§ TRY IT
Write out every line below that contains "Если".

-------- MATERIAL SHOWN --------

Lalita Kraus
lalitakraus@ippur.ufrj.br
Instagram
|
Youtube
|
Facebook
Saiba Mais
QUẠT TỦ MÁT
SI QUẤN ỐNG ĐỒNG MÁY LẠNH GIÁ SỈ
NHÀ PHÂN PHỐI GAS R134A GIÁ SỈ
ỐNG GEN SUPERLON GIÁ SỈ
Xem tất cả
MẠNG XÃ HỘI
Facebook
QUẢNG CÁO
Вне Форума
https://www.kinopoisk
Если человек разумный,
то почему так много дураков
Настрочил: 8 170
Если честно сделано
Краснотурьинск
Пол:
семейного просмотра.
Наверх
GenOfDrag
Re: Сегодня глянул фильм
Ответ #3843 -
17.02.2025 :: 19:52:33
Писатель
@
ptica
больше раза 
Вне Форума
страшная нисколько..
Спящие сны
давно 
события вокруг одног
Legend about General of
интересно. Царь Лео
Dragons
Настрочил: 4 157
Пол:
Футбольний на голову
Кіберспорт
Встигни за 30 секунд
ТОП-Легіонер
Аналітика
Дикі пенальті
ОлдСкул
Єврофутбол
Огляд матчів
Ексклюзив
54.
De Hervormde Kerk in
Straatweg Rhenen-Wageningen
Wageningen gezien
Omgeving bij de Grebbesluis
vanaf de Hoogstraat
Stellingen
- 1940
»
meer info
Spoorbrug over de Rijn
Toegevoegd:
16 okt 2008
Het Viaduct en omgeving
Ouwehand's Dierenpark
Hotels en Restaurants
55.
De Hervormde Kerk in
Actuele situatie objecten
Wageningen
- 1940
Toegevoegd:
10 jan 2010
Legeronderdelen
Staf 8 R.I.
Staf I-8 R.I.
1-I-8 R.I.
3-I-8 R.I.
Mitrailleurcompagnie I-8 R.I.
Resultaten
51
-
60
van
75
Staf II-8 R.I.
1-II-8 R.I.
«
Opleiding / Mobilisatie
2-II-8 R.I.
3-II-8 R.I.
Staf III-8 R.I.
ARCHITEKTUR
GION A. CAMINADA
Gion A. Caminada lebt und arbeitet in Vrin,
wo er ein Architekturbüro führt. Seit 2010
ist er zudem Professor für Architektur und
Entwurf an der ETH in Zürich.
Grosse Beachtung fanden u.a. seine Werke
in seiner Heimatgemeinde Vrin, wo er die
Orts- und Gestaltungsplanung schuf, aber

--------

§ SOLUTION TO THIS EXERCISE
Если человек разумный,
Если честно сделано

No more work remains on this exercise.